The Flavors of Nature and How They Influence Your Health

The best part of my job is helping people get back in tune with their own bodies.

It's a skill like anything else, that process of reconnecting. But truthfully, we disconnect from ourselves for a number of reasons, and so it can take years to reawaken that relationship. I love using the natural world as a way to reopen the senses and rekindle that awareness.

Our senses do much more than add nuance and spice to our lives. While here in the US we tend to eat a pretty bland diet, we have evolved as humans to be able to identify distinct flavors, as the distribution of our taste buds would tell us. On a very reflexive level, our body responds to these flavors, extracting very valuable information about our environment, safety, and whether that food meets a particular bodily need. Flavor and smell in particular, imprint themselves deeply on our memory, and mix with our highest and lowest degree of memories. That is, we are meant to retain the information we gather from the flavors of plants in our environment. We are meant to use that as a guide. But for many of us, our association between flavors and our body response are long lost in the crevices of our most primal knowing.

If you were ever curious, here is some of the information you can derive from the flavors in the plants you encounter:

Bitter: This powerful flavor in plants tells us a lot about their medicinal value. Usually indicating the presence of potent chemical constituents like alkaloids, tannins, sesquiterpene lactones, etc, bitter is a flavor many either love or despise. Truthfully, the helpfulness of bitter flavor is very dose dependent. Simply thinking of a bitter green touching your tongue may make you begin to salivate just a bit more. Medicinally, bitter Spring greens like young dandelion or yellowdock leaves can be a welcome addition to the diet to stimulate the digestive process and make sure things are running smoothly. Large quantities of bitter, on the other hand, may overstimulate the gut, and/or be indicators of noxious substances in the plant. Power to our ancestors that did the taste-testing to help us tell the difference!

Sweet: Sweet was one of the best indicators to our ancestors that what we were devouring was a very quick, direct shot of calories.
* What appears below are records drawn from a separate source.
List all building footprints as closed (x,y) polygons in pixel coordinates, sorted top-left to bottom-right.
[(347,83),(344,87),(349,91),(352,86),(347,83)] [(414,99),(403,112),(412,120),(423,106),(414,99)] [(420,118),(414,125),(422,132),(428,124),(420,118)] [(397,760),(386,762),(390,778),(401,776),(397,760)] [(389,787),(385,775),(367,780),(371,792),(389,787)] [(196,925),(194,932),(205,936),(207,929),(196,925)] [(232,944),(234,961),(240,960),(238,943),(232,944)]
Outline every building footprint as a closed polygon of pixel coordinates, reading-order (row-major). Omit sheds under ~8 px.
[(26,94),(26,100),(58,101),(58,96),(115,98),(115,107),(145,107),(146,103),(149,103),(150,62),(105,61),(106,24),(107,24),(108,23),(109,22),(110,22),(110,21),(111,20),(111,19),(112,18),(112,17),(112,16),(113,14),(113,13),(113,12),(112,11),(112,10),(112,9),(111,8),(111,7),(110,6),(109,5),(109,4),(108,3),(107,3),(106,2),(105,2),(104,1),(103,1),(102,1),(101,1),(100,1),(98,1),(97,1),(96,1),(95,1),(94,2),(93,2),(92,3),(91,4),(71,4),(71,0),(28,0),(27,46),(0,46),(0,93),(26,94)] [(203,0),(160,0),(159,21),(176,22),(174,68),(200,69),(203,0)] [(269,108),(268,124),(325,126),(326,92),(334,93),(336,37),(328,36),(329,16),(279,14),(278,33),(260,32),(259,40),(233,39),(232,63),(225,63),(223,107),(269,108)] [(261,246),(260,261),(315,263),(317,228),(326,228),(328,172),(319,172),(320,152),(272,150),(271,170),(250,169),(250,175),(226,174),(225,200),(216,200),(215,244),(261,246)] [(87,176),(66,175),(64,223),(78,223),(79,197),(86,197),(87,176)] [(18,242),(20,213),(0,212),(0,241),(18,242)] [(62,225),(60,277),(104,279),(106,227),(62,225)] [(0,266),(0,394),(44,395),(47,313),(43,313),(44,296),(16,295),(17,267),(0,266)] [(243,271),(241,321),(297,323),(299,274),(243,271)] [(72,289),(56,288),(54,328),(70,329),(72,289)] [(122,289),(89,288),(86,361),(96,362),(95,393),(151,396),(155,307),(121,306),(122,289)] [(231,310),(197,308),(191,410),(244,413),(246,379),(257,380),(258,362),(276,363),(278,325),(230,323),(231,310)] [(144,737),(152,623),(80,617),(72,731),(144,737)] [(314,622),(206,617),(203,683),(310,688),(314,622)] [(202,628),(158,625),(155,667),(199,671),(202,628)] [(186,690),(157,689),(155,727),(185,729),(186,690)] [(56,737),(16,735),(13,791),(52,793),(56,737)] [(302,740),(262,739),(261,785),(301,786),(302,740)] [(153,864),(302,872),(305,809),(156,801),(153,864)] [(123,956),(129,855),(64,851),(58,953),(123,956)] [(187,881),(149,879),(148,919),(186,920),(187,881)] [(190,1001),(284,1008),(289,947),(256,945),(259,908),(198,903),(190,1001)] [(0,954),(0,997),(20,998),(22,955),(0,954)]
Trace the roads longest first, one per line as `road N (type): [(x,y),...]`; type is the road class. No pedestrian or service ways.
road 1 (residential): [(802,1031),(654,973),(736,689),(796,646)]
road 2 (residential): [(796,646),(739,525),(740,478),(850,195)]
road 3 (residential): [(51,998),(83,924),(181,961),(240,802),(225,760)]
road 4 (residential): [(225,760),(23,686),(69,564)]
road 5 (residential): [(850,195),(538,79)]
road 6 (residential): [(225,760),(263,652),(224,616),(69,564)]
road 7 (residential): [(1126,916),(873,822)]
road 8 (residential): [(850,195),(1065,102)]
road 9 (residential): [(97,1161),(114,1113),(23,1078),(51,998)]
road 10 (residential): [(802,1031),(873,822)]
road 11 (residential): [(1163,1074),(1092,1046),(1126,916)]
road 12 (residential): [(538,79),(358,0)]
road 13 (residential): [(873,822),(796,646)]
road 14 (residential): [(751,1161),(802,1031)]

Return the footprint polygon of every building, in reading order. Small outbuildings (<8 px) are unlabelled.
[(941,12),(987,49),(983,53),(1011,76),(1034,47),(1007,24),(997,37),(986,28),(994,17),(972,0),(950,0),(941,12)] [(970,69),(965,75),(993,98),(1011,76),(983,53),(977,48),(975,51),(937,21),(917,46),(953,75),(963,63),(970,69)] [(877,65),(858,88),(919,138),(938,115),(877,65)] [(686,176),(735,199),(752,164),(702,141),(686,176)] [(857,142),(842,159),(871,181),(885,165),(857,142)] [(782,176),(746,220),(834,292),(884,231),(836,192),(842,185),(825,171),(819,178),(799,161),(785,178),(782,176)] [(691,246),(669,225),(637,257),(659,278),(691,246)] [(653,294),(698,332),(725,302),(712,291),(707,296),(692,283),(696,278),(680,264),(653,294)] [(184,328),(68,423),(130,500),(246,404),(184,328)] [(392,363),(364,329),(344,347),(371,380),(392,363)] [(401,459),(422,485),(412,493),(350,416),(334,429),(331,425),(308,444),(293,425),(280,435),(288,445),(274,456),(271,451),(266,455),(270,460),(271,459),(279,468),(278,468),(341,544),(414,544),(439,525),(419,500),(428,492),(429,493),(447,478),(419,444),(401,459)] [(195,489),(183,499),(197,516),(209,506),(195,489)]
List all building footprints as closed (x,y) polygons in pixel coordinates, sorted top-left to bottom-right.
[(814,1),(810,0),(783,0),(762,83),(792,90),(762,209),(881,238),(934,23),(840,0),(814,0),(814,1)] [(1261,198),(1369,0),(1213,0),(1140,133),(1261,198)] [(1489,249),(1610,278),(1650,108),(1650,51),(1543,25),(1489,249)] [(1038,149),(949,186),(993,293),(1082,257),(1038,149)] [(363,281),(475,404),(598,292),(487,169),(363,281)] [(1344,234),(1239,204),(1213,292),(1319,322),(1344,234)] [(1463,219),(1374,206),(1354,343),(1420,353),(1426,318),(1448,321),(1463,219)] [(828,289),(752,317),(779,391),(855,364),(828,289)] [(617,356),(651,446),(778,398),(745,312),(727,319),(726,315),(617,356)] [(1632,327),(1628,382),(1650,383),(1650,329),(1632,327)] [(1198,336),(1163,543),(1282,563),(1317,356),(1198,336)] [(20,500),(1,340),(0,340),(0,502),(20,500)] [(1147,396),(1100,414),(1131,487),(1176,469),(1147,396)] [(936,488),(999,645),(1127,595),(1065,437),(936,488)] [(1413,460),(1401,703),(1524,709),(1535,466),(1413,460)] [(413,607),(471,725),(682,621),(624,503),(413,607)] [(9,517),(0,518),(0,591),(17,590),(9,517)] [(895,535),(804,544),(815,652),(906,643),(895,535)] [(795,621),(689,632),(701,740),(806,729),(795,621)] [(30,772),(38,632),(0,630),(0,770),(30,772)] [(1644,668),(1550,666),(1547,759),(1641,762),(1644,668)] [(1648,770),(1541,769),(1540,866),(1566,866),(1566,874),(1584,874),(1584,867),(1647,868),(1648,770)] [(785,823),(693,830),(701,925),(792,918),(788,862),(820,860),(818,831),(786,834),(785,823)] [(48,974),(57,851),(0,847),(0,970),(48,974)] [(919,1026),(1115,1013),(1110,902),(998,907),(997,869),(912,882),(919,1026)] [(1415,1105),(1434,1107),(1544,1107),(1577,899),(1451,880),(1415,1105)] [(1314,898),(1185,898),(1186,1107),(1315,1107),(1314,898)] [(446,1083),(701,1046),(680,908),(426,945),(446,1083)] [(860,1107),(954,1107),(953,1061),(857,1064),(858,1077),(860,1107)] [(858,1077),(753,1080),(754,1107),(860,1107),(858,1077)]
The sweetness of fruits, berries, and milder "sweetness" of grains told us there was solid food source to be had. We are wired to love sugar, so it's no wonder that this is a point of craving (and sometimes addiction) for many in the Western World. We are designed to respond to stress by "alleviating starvation," If only for a minute. From an herbal perspective, roots and tubers are often "sweeter" in nature and an indication of complex carbohydrate content that our gut bacteria simply *loves*. Wild but mild sweetness can be found this time of year in wild carrot roots, an in the pithy red partridgeberries still speckling the forest floor (see photo)

Salty: This flavor tells us a lot about the mineral content of herbs and foods. You can expect higher electrolyte content, and interestingly enough, many herbs that have a predominantly salty flavor or undertone also have medicinal actions that influence the urinary system, which is responsible for controlling water and electrolytes in the body. (think the underlying flavor of parsley, celery, or nettles)

Sour: This mouth-puckering flavor is generally an indication of a lower pH, or more acidic plant. It is also an indication of certain acidic plant constituents. In wild plants like wood sorrel and fresh chickweed (both a delicious addition to any spring salad), the lemony taste you experience is indication of their oxalic acid content. That tartness you find in wild blueberries or rosehips tell you a lot about their ascorbic acid content (AKA Vitamin C).

Umami: One flavor to rule them all, umami refers to the receptors we have on our tongue that, when stimulated, enhance the overall flavor of the food we are eating. These are the receptors targeted by MSG additives in processed food. Certain plants and algae (like seaweed) have constituents that stimulate these receptors, making that miso soup taste oh so good.

I hope my descriptions have encouraged you to be perhaps more adventurous in your food tasting and testing. This Spring season offers much to entice you, so get outside and enjoy!